(Hardware design source data)
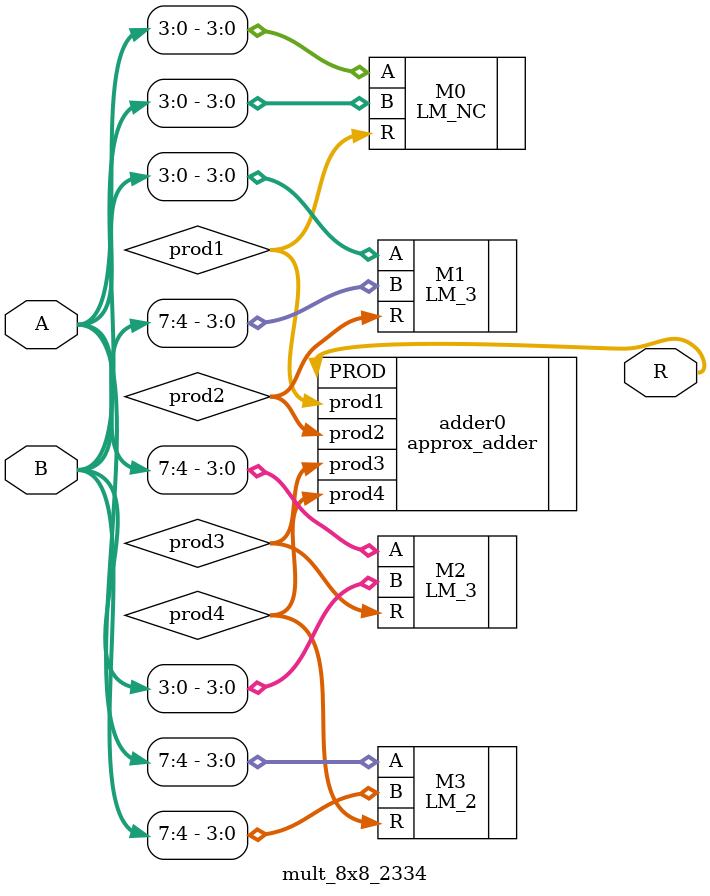
<source format=v>
module mult_8x8_2334(
input [7:0] A,
input [7:0] B,
output [15:0]R
);
wire [7:0]prod1;
wire [7:0]prod2;
wire [7:0]prod3;
wire [7:0]prod4;

LM_NC M0(.A(A[3:0]),.B(B[3:0]),.R(prod1));
LM_3 M1(.A(A[3:0]),.B(B[7:4]),.R(prod2));
LM_3 M2(.A(A[7:4]),.B(B[3:0]),.R(prod3));
LM_2 M3(.A(A[7:4]),.B(B[7:4]),.R(prod4));
approx_adder adder0(.prod1(prod1),.prod2(prod2),.prod3(prod3),.prod4(prod4),.PROD(R));
endmodule

</source>
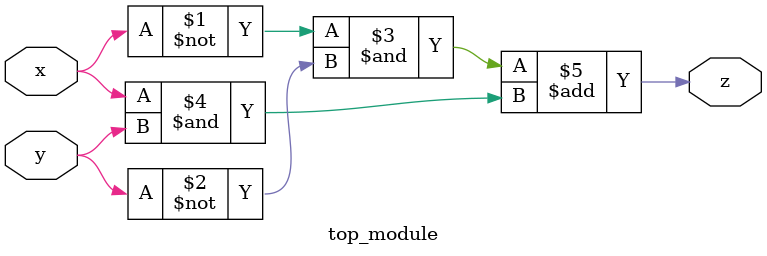
<source format=v>
module top_module ( input x, input y, output z );
    assign z = ((~x)&(~y)) + ((x)&(y));

endmodule

</source>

**Assignment**
Each line above that contains the string "output" should be identified and copied.

**Problem solution**
output [15:0]R
module top_module ( input x, input y, output z );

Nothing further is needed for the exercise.